The need to have a privacy law in India has arises as Indian government has launched many e-surveillance and national security related projects without proper privacy and civil liberties safeguards. Projects like Aadhar, National Intelligence Grid (Natgrid), Crime and Criminal Tracking Network and Systems (CCTNS), National Counter Terrorism Centre (NCTC), Central Monitoring System (CMS), Centre for Communication Security Research and Monitoring (CCSRM), etc. None of them are governed by any Legal Framework and none of them are under Parliamentary Scrutiny.
Now law ministry is trying to give some minimum privacy safeguards from these projects. The right to privacy bill 2011 of India would provide for such a right to citizens of India and to regulate collection, maintenance, use and dissemination of their personal information. The Bill also contains penal provisions for violation of privacy rights.
The Bill says, “every individual shall have a right to his privacy — confidentiality of communication made to, or, by him — including his personal correspondence, telephone conversations, telegraph messages, postal, electronic mail and other modes of communication; confidentiality of his private or his family life; protection of his honour and good name; protection from search, detention or exposure of lawful communication between and among individuals; privacy from surveillance; confidentiality of his banking and financial transactions, medical and legal information and protection of data relating to individual.”
The bill gives protection from a citizen’s identity theft, including criminal identity theft (posing as another person when apprehended for a crime), financial identify theft (using another’s identity to obtain credit, goods and services), etc.
The bill prohibits interception of communications except in certain cases with approval of Secretary-level officer. It mandates destruction of interception of the material within two months of discontinuance of interception.
The bill provides for constitution of a Central Communication Interception Review Committee to examine and review the interception orders passed and is empowered to render a finding that such interception contravened Section 5 of the Indian Telegraphs Act and that the intercepted material should be destroyed forthwith. It also prohibits surveillance either by following a person or closed circuit television or other electronic or by any other mode, except in certain cases as per the specified procedure.
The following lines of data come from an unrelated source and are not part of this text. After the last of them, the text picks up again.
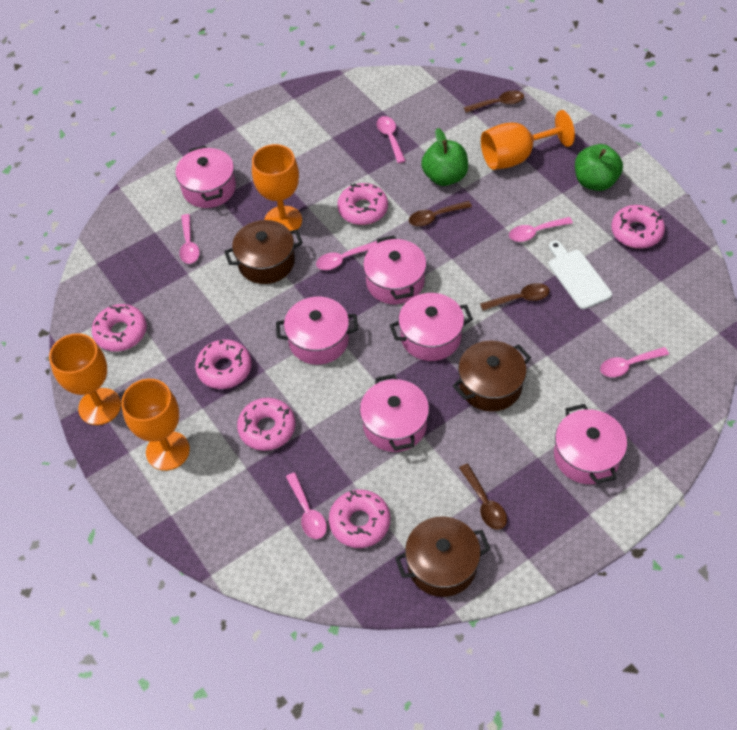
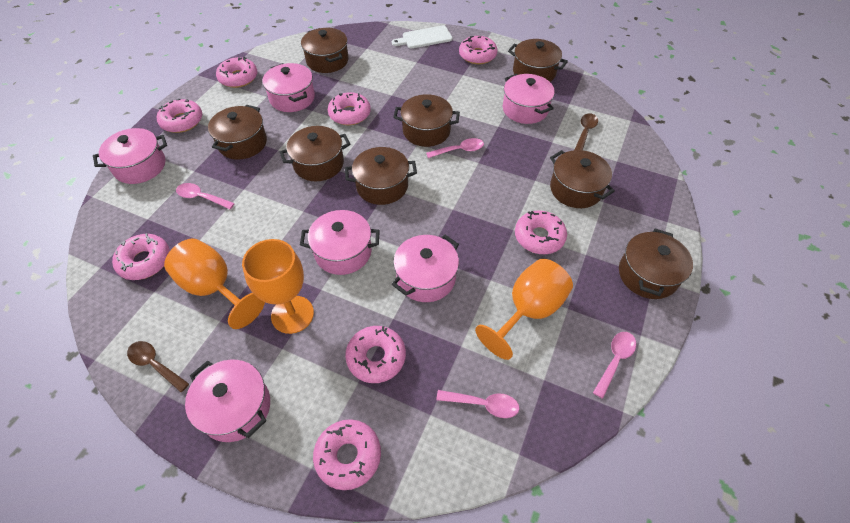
brown pot: 3 -> 8
brown spoon: 4 -> 2
green apple: 2 -> 0
orange goblet: 4 -> 3
pink donut: 6 -> 8
pink spoon: 6 -> 4

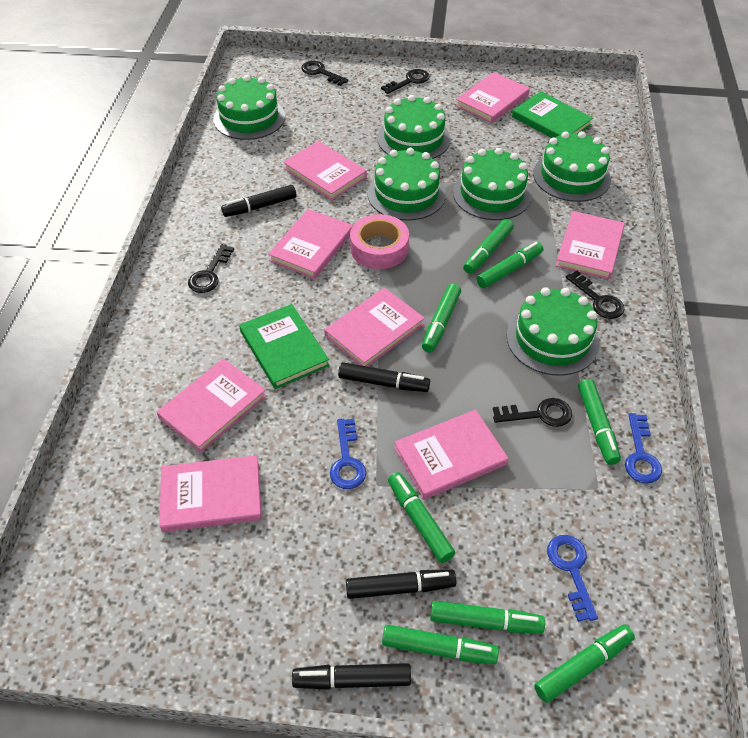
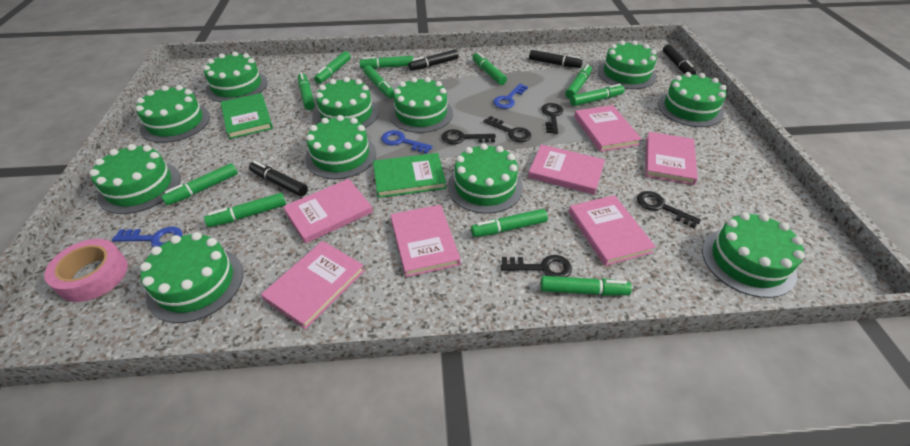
green cake: 6 -> 11
green marker: 8 -> 11
pink book: 8 -> 7

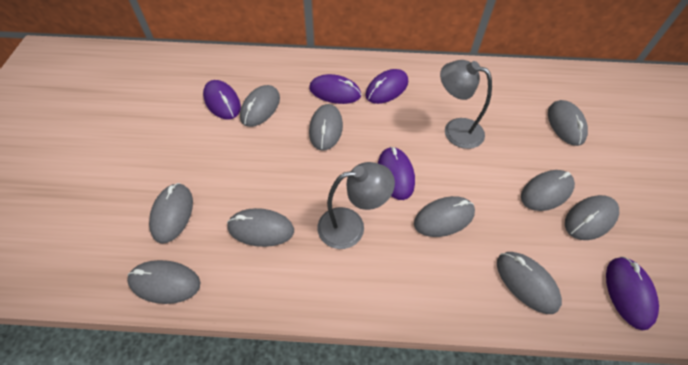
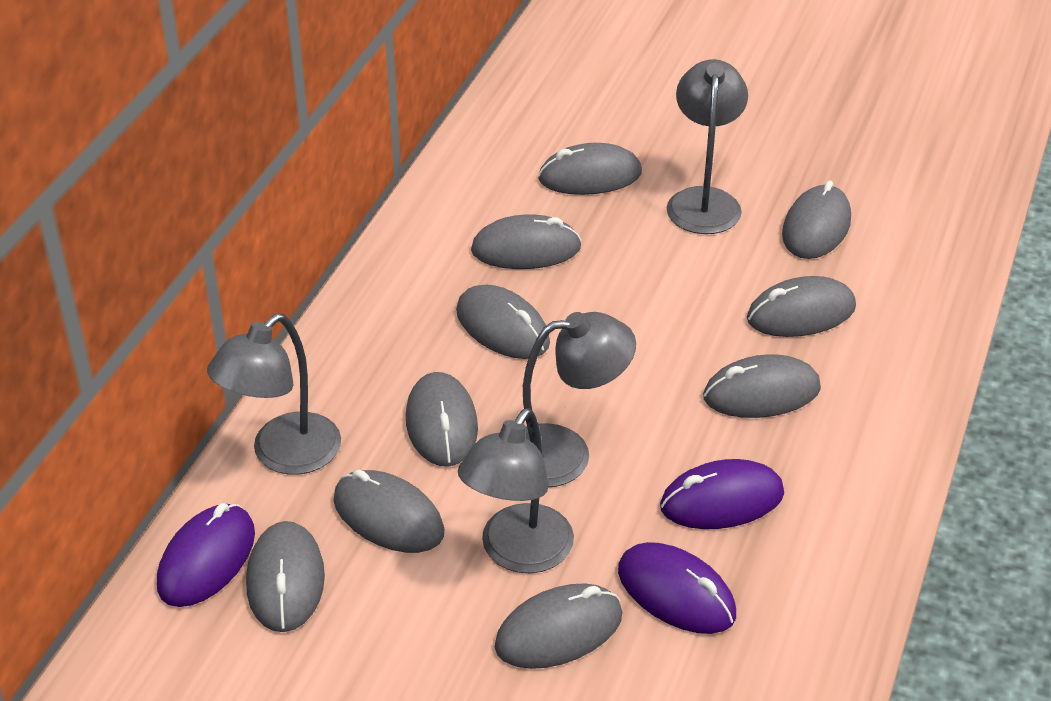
grey lamp: 2 -> 4
purple mouse: 5 -> 3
As per the bill, no person who has a place of business in India but has data using equipment located in India, shall collect or processor use or disclose any data relating to individual to any person without consent of such individual.
The bill mandates the establishment of a Data Protection Authority of India, whose function is to monitor development in data processing and computer technology; to examine law and to evaluate its effect on data protection and to give recommendations and to receive representations from members of the public on any matter generally affecting data protection.
The Authority can investigate any data security breach and issue orders to safeguard the security interests of affected individuals in the personal data that has or is likely to have been compromised by such breach.
The bill makes contravention of the provisions on interception an offence punishable with imprisonment for a term that may extend up to five years or with fine, which may extend to Rs. 1 lakh or with both for each such interception. Similarly, disclosure of such information is a punishable offence with imprisonment up to three years and a fine of up to Rs. 50,000, or both.
Further, it says any persons who obtain any record of information concerning an individual from any officer of the government or agency under false pretext shall be punishable with a fine of up to Rs. 5 lakh.
For some strange reasons, the law ministry has not made the Bill public. By making the Bill public useful public inputs could have been obtained. Without analysing the copy of the Bill, we cannot comment upon the legality and constitutionality of the same. All we can say at this point of time is that the proposed Bill must protect human rights in cyberspace to be valid and constitutional and it must respect the privacy rights of Indian in the information age.